Dataset excerpts
☆ ☆ ☆ ☆ ☆

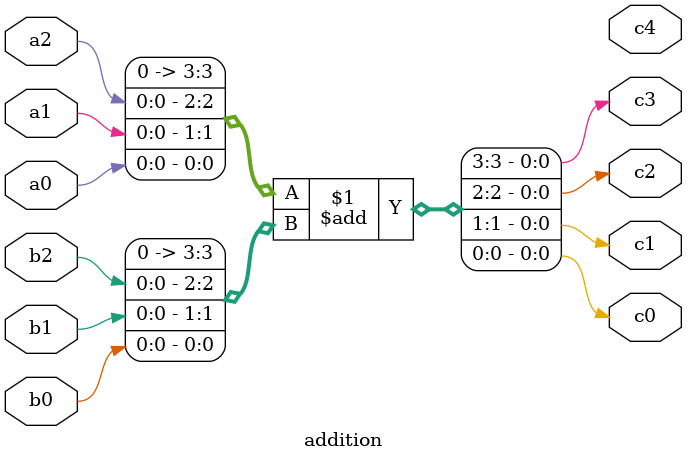
<source format=v>
module addition
(
input a0,a1,a2,
input b0,b1,b2,
output c0,c1,c2,c3,c4

);

assign {c3,c2,c1,c0} = {a2,a1,a0}+{b2,b1,b0};

endmodule
</source>
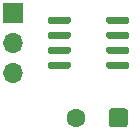
<source format=gbr>
%TF.GenerationSoftware,KiCad,Pcbnew,5.1.11-e4df9d881f~92~ubuntu21.04.1*%
%TF.CreationDate,2021-10-31T17:42:42-07:00*%
%TF.ProjectId,attiny402_rgb-pendant,61747469-6e79-4343-9032-5f7267622d70,1.0*%
%TF.SameCoordinates,Original*%
%TF.FileFunction,Soldermask,Bot*%
%TF.FilePolarity,Negative*%
%FSLAX46Y46*%
G04 Gerber Fmt 4.6, Leading zero omitted, Abs format (unit mm)*
G04 Created by KiCad (PCBNEW 5.1.11-e4df9d881f~92~ubuntu21.04.1) date 2021-10-31 17:42:42*
%MOMM*%
%LPD*%
G01*
G04 APERTURE LIST*
%ADD10O,1.700000X1.700000*%
%ADD11R,1.700000X1.700000*%
%ADD12C,1.600000*%
G04 APERTURE END LIST*
%TO.C,U1*%
G36*
G01*
X147090000Y-90655000D02*
X147090000Y-90955000D01*
G75*
G02*
X146940000Y-91105000I-150000J0D01*
G01*
X145290000Y-91105000D01*
G75*
G02*
X145140000Y-90955000I0J150000D01*
G01*
X145140000Y-90655000D01*
G75*
G02*
X145290000Y-90505000I150000J0D01*
G01*
X146940000Y-90505000D01*
G75*
G02*
X147090000Y-90655000I0J-150000D01*
G01*
G37*
G36*
G01*
X147090000Y-91925000D02*
X147090000Y-92225000D01*
G75*
G02*
X146940000Y-92375000I-150000J0D01*
G01*
X145290000Y-92375000D01*
G75*
G02*
X145140000Y-92225000I0J150000D01*
G01*
X145140000Y-91925000D01*
G75*
G02*
X145290000Y-91775000I150000J0D01*
G01*
X146940000Y-91775000D01*
G75*
G02*
X147090000Y-91925000I0J-150000D01*
G01*
G37*
G36*
G01*
X147090000Y-93195000D02*
X147090000Y-93495000D01*
G75*
G02*
X146940000Y-93645000I-150000J0D01*
G01*
X145290000Y-93645000D01*
G75*
G02*
X145140000Y-93495000I0J150000D01*
G01*
X145140000Y-93195000D01*
G75*
G02*
X145290000Y-93045000I150000J0D01*
G01*
X146940000Y-93045000D01*
G75*
G02*
X147090000Y-93195000I0J-150000D01*
G01*
G37*
G36*
G01*
X147090000Y-94465000D02*
X147090000Y-94765000D01*
G75*
G02*
X146940000Y-94915000I-150000J0D01*
G01*
X145290000Y-94915000D01*
G75*
G02*
X145140000Y-94765000I0J150000D01*
G01*
X145140000Y-94465000D01*
G75*
G02*
X145290000Y-94315000I150000J0D01*
G01*
X146940000Y-94315000D01*
G75*
G02*
X147090000Y-94465000I0J-150000D01*
G01*
G37*
G36*
G01*
X152040000Y-94465000D02*
X152040000Y-94765000D01*
G75*
G02*
X151890000Y-94915000I-150000J0D01*
G01*
X150240000Y-94915000D01*
G75*
G02*
X150090000Y-94765000I0J150000D01*
G01*
X150090000Y-94465000D01*
G75*
G02*
X150240000Y-94315000I150000J0D01*
G01*
X151890000Y-94315000D01*
G75*
G02*
X152040000Y-94465000I0J-150000D01*
G01*
G37*
G36*
G01*
X152040000Y-93195000D02*
X152040000Y-93495000D01*
G75*
G02*
X151890000Y-93645000I-150000J0D01*
G01*
X150240000Y-93645000D01*
G75*
G02*
X150090000Y-93495000I0J150000D01*
G01*
X150090000Y-93195000D01*
G75*
G02*
X150240000Y-93045000I150000J0D01*
G01*
X151890000Y-93045000D01*
G75*
G02*
X152040000Y-93195000I0J-150000D01*
G01*
G37*
G36*
G01*
X152040000Y-91925000D02*
X152040000Y-92225000D01*
G75*
G02*
X151890000Y-92375000I-150000J0D01*
G01*
X150240000Y-92375000D01*
G75*
G02*
X150090000Y-92225000I0J150000D01*
G01*
X150090000Y-91925000D01*
G75*
G02*
X150240000Y-91775000I150000J0D01*
G01*
X151890000Y-91775000D01*
G75*
G02*
X152040000Y-91925000I0J-150000D01*
G01*
G37*
G36*
G01*
X152040000Y-90655000D02*
X152040000Y-90955000D01*
G75*
G02*
X151890000Y-91105000I-150000J0D01*
G01*
X150240000Y-91105000D01*
G75*
G02*
X150090000Y-90955000I0J150000D01*
G01*
X150090000Y-90655000D01*
G75*
G02*
X150240000Y-90505000I150000J0D01*
G01*
X151890000Y-90505000D01*
G75*
G02*
X152040000Y-90655000I0J-150000D01*
G01*
G37*
%TD*%
D10*
%TO.C,J1*%
X142240000Y-95250000D03*
X142240000Y-92710000D03*
D11*
X142240000Y-90170000D03*
%TD*%
D12*
%TO.C,BT1*%
X147530000Y-99060000D03*
G36*
G01*
X151930000Y-98510000D02*
X151930000Y-99610000D01*
G75*
G02*
X151680000Y-99860000I-250000J0D01*
G01*
X150580000Y-99860000D01*
G75*
G02*
X150330000Y-99610000I0J250000D01*
G01*
X150330000Y-98510000D01*
G75*
G02*
X150580000Y-98260000I250000J0D01*
G01*
X151680000Y-98260000D01*
G75*
G02*
X151930000Y-98510000I0J-250000D01*
G01*
G37*
%TD*%
M02*

</source>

☆ ☆ ☆ ☆ ☆

Your goal → Retype the entries above exactly. Stop after the line containing "<source format=gbr>", and omit the pictures.

Response box →
<source format=v>
module addition
(
input a0,a1,a2,
input b0,b1,b2,
output c0,c1,c2,c3,c4

);

assign {c3,c2,c1,c0} = {a2,a1,a0}+{b2,b1,b0};

endmodule
</source>
<source format=gbr>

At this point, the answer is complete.